If you have read the blurb of this beauty – then there will be a part that will definitely resonate with you, especially if you are a Desi who has grown up being stuck between the traditional ways of your parents and society; but also has been able to open yourself up by having your thoughts and opinion influenced by the whole wide world through the powers of internet – yes, I am talking to the generation who is living in the finite divide between being open and being true to your own traditions.
Nishat, our protagonist is a the first generation Bangladeshi Muslim living in Ireland, a predominantly white and Catholic community – they are a minority community and face a discrimination that, no matter how subtle still makes Nishat and her sister Priti feel uncomfortable in their own skin and identity.
The fact that Nishat is homosexual is open to the readers right from the get go, from Nishat admiring a girl she had a crush on as a pre – schooler, though she admits she didn’t exactly know it was a crush then, at a Bengali wedding of her cousin – we also read about Nishat’s conviction to come out to her parents – a fact that took a lot of courage, especially considering the way it turns out at first – for a proud Muslim family, this is something that is abominable and Nishat’s understanding that though she is firm in her own sexuality; it breaks her heart to see her parent’s acting like she doesn’t matter, that “this” will bring shame to their family. Just saying, IT IS hard to change a whole way of thinking, but do know that a parent’s love can surpass any hurdle.
The book, however, is all about a business competition being held in Nishat’s school. Nishat’s idea of opening a henna business, the art of henna being passed down to her, not just within her culture; but also in her family, by her own grandmother – is something that she knows she can actually be good at!
But when her crush, Flávia uses the same idea for the competition – she sees it as a betrayal and stealing of her culture. The icing on the cake? Flávia’s business parner is none other than Chyna, a white girl who is not just racist but is also a bully to Nishat! Along with this, Nishat also has to handle the fact that she has been outed via “text message”to the whole school – a catholic all – girl school, which has quite the effect on her mental health!

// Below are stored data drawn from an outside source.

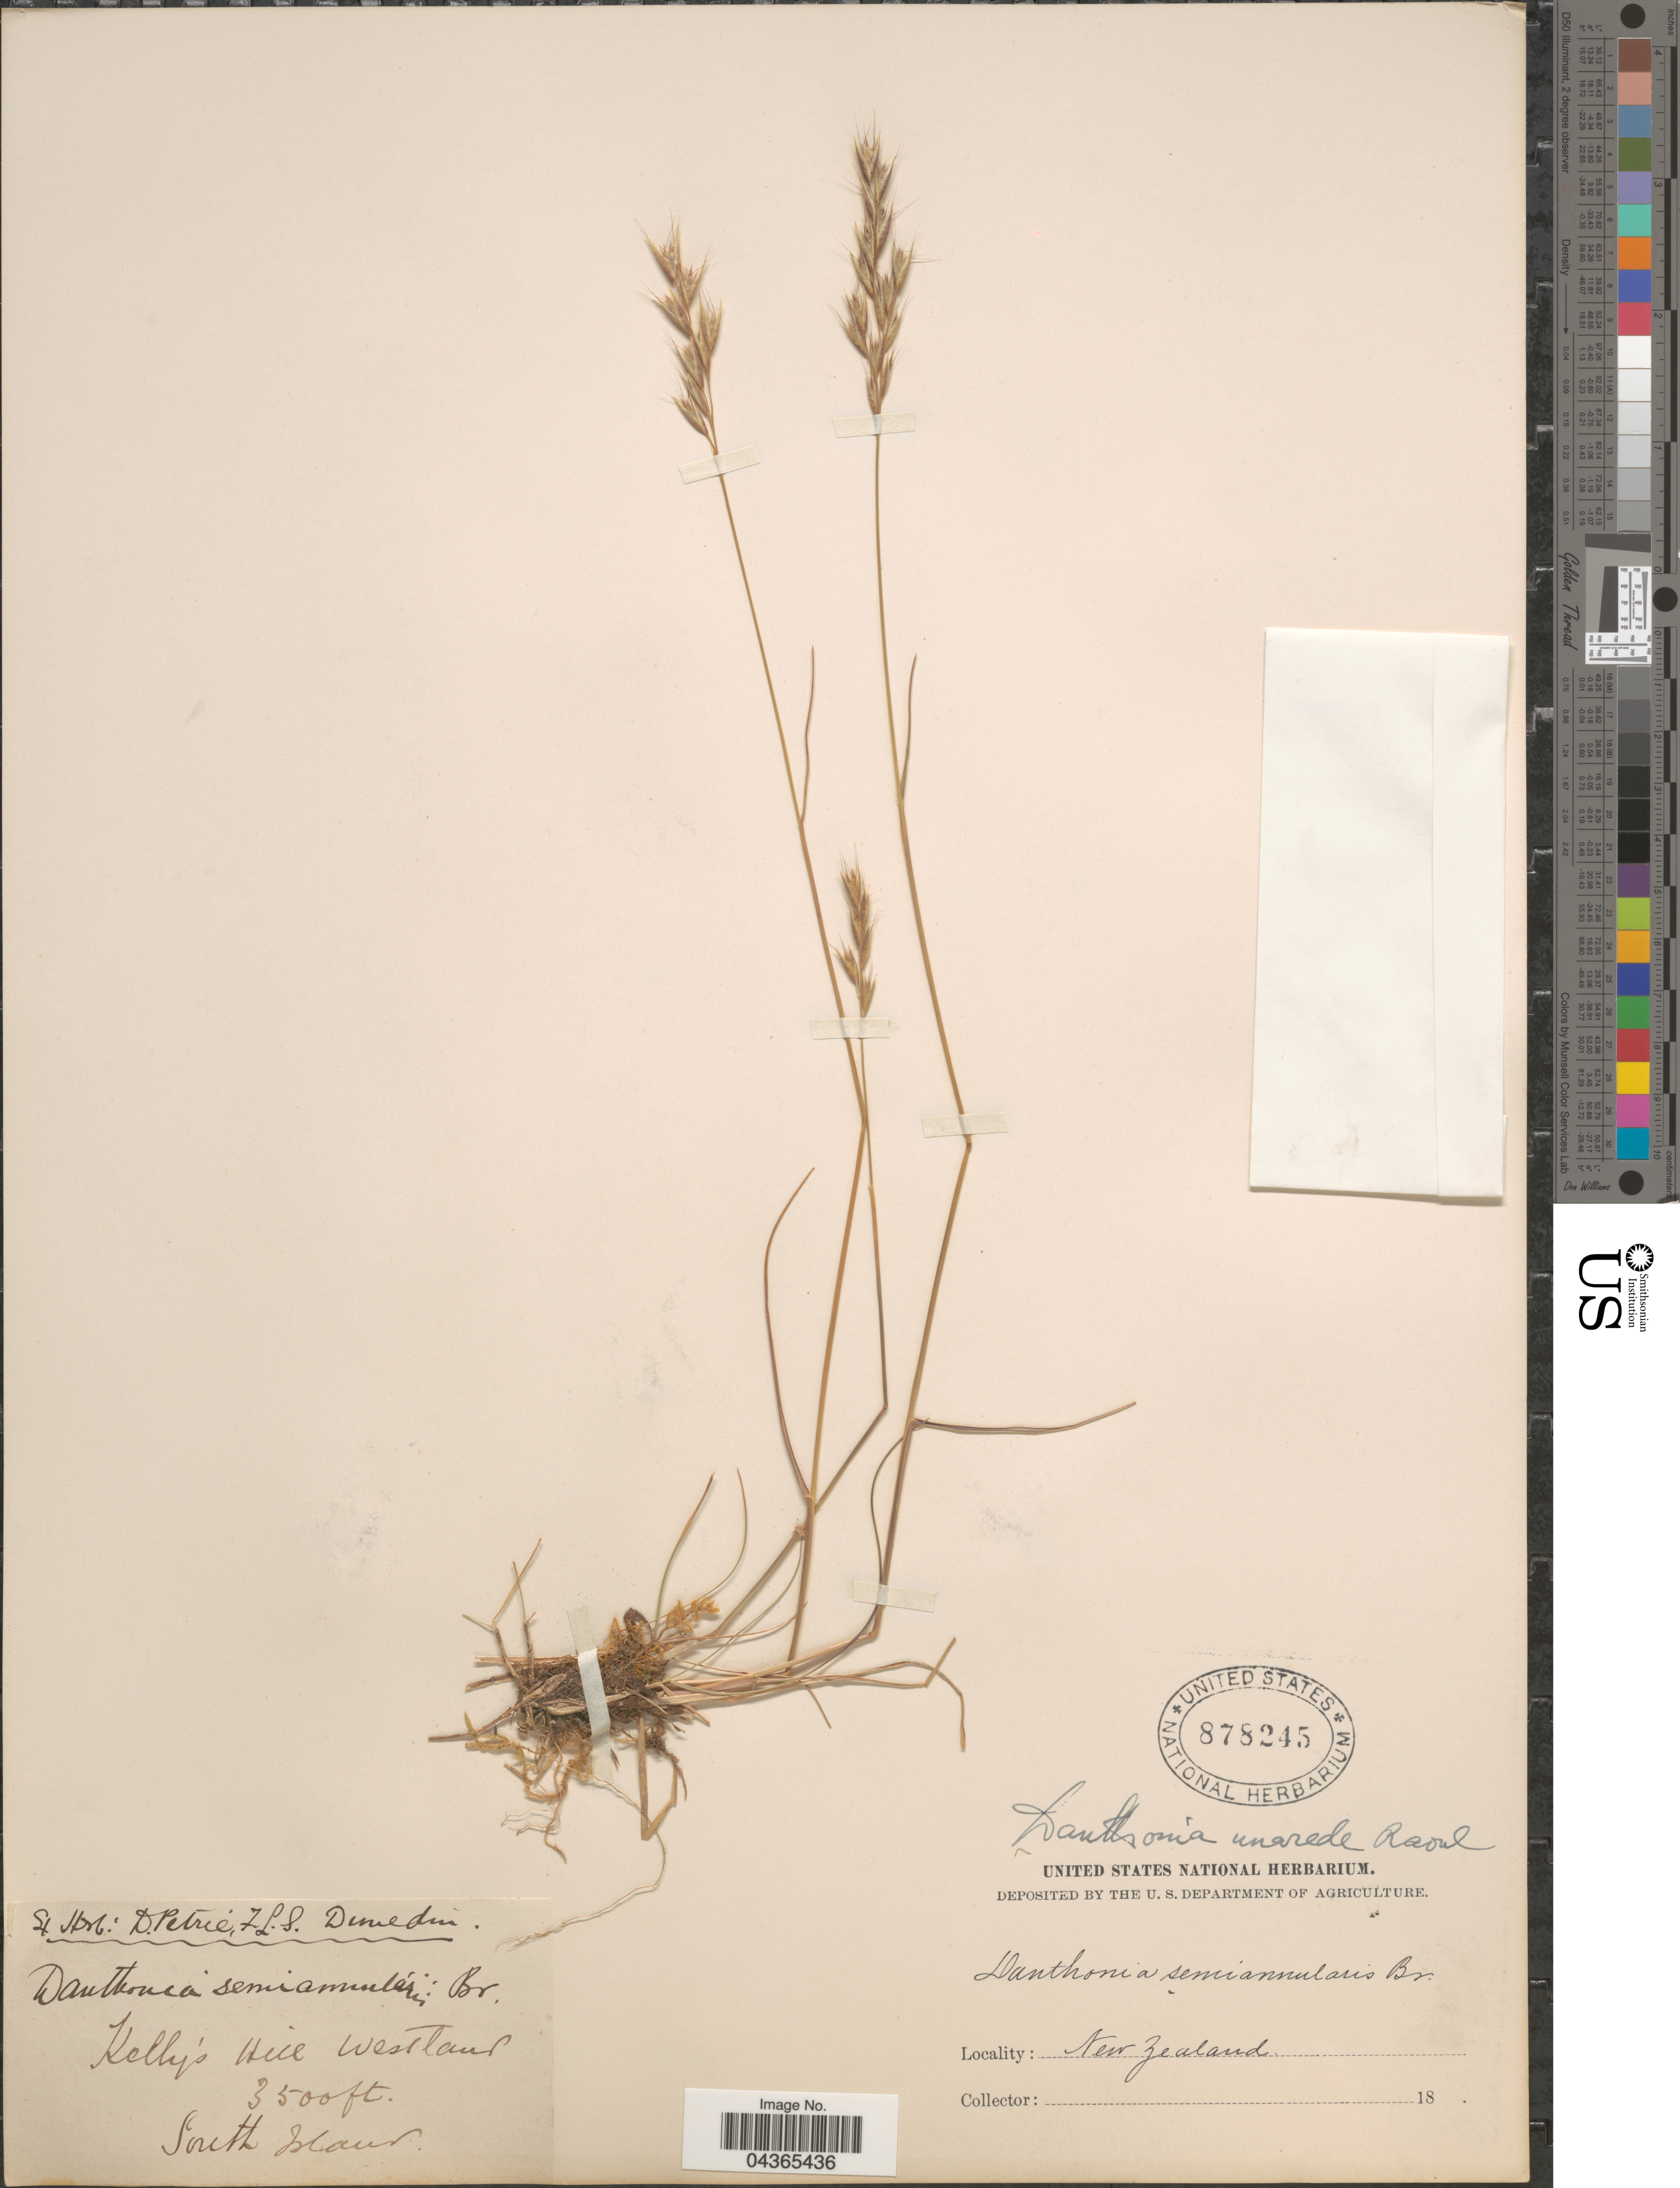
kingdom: Plantae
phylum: Tracheophyta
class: Liliopsida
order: Poales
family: Poaceae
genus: Rytidosperma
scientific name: Rytidosperma unarede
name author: (M. Raoul) Connor & Edgar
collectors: D. Petrie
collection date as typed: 18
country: New Zealand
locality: Kelly's Hill Westland. South Island.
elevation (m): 1067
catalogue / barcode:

The Henna Wars was nothing short of stupendous – as a Desi reader, it was easy to see reflection of my own culture within the book – Nishat’s culture, so close to my own, felt coming home within the pages of the book. The sensitive way that the author has handled the issues of homophobia, racism and the cultural appropriation is commendable (yes, I had a couple of issues, but they were not major ones in the whole scheme of things)– and it is a book that is recommended to EVERYONE!
Adiba Jaigirdar is a Bangladeshi/Irish writer and teacher. She lives in Dublin, Ireland. She has an MA in Postcolonial Studies from the University of Kent, England and a BA in English and History from UCD, Ireland.
She is a contributor for Bookriot. Previously, she has published short fiction and poetry in various journals and anthologies.
All her work is aided by copious amounts of (kettle-made) tea and a whole lot of Hayley Kiyoko and Janelle Monáe.